Kuala Lumpur, the capital of Malaysia (something Simon has recently become aware of while on the bus out of KL). It is a place that feels like everything is being built all at the same time, a place where you can never breathe too deep as one moment might smell like amazing food the next will include sewage, and a place where the lobby always looks great, but what is behind it often less so. It was less warm than Singapore, which made it more bearable, but somehow so much more humid, maybe too much information but I'm amazed by how much sweat one person can produce! Like Singapore, it was strangely quiet at the markets and tourist destinations, but at least this time we have a hunch of where they may have been: in traffic.For us, Kuala Lumpur was a place of many firsts. Starting with the first bus ride - finally properly on our overlanding ways! Vee had secured the window seat to soak in the natural Malaysian wilderness, but after 4 hours of looking at palm oil plantations gave up and joined Simon in some napping. Such a shame to see such large areas that should have been rainforest be transformed to produce a product we could do without. Straight out of the bus into our first highway jaywalk sprinting through gaps between cars and scooters with backpacks and all.
Food, food, and more food
That evening we played our first, but definitely not last, Russian roulette - street food edition when we found a tiny outdoor kitchen with a few tables hidden away in Petaling market with not a westerner in sight. The only thing on the menu: laksa, a spicy (keyword!) soup with noodles, chicken, fish balls and/or tofu (we couldn't figure it out), for the mere price of 8 MYR (roughly 3NZD). We also added a side of iced barley water. It was almost everything we were warned about (mainly by the internet): we wouldn't be able to handle the spice and the street food and ice cubes will definitely take our untrained stomachs out. Turned out we won, we didn't get ill, we could handle the spice (sort off), and it was absolutely delicious!
Chinatown in Kuala Lumpur
At risk of this becoming a food blog instead of a travel blog, we also have to talk breakfast. We had our first breakfast noodles and rice (Nasi Lemak), and have since learned that all three meals a day tend to be savoury and usually contain either noodles or rice. Still, something to get used to but tasty nonetheless - though there should be a line before dried sardines! The sweetness comes from the kopi. The Malaysian coffee with condensed milk passes even Simon's snobby Wellington coffee taste buds, meaning it must be really really good! We stumbled upon our favourite kopitiam (coffee shop) on the way to the bus out of KL, again an outdoor kitchen with tables spread through a little alleyway. Great atmosphere, great kopi, great bao, and just the loveliest service! The only thing not so great, Che Cheong Fun, another Malaysian breakfast noodle that takes the fun out of breakfast not by adding sardines but fishballs this time.

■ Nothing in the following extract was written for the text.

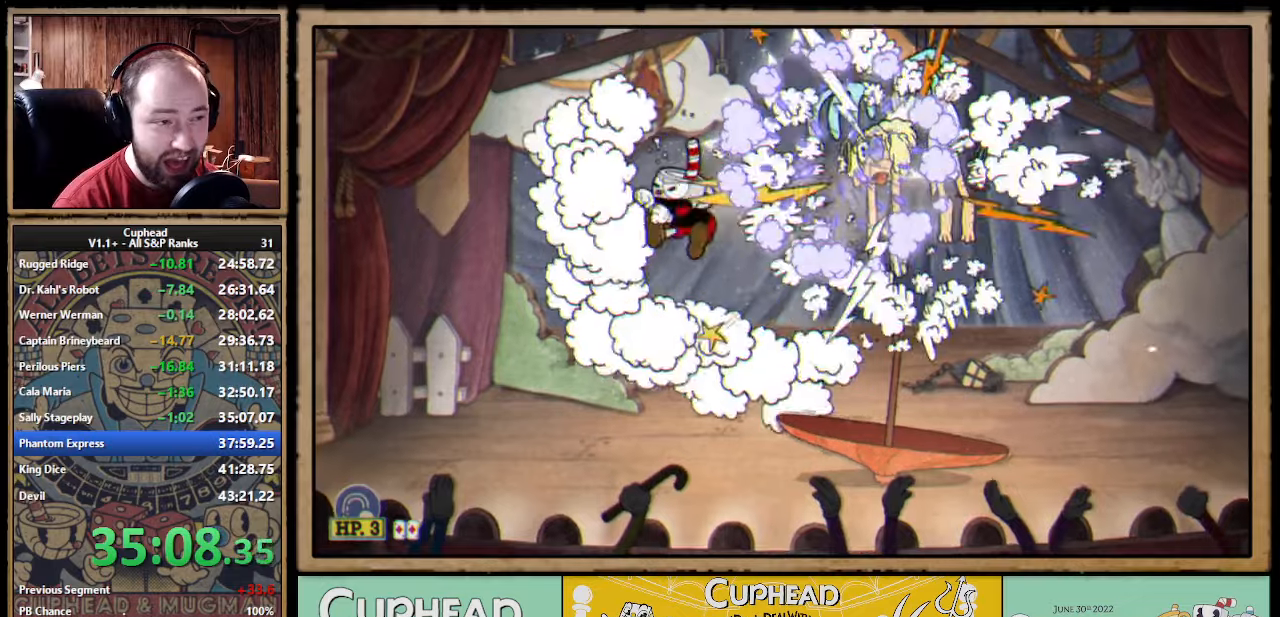
{"buttons": [], "left_stick": "left", "events": []}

Sometimes you get what you paid for
Once again we had a hotel in Chinatown, it is almost like we are trying to compensate for our feared inability to travel through China, or maybe it is just where the cheap hotels are at… And we picked a cheap one! At 6NZD per night per person this was the cheapest one we have booked yet (we booked the first two weeks-ish). Great lobby and nothing wrong with a small little box without window for a room. Alright, mothballs galore, black mould and a neighbour’s loud porn are not ideal, but nothing compares to the uncomfortableness of the bed: more springs than mattress leaving a mark on our shoulders - surely the WiFi name of “goldbricksbed” is a staff inside joke!?
Touring our climbing bag around the Batu caves
Our main tourist activity, other than strolling markets, visiting KL's old colonial centre and eating food (of course), was visiting the Batu Caves on the edges of KL. Located in the limestone hill they are a series of caves and Hindi temples. The most famous of the caves is the Temple cave (or upper cave, for obvious reasons), a large cave accessed by 272 coloured steps past the large golden statue of Kartikeya, the God of War. Plenty of cheeky monkeys, roosters and pigeons sit on the peacock statues or wander between the tourists and worshippers. We made the mistake to also enter a paid for cave full of Hindi statues, coloured walls and some sad animals in cages - we wish we had left it at the just the temple cave.
Due to a last minute discovery that there was rock climbing near the batu caves (+/- 170 bolted routes), we optimistically brought our climbing gear along, all 14 kgs of it came on the train, through the tourist shops, up the stairs, through the caves and all those things back again. After experiencing 12pm heat (it is hot!) and facing the traffic to get to the area by taxi with no idea of how to come back, we abandoned mission. Lessons learned for climbing in the future: start at 8am finish soon after. At least the bag got to see some interesting sights!
Next step: Cameron Highlands for some nature and cooler temperatures. Next mode of transport: the bus.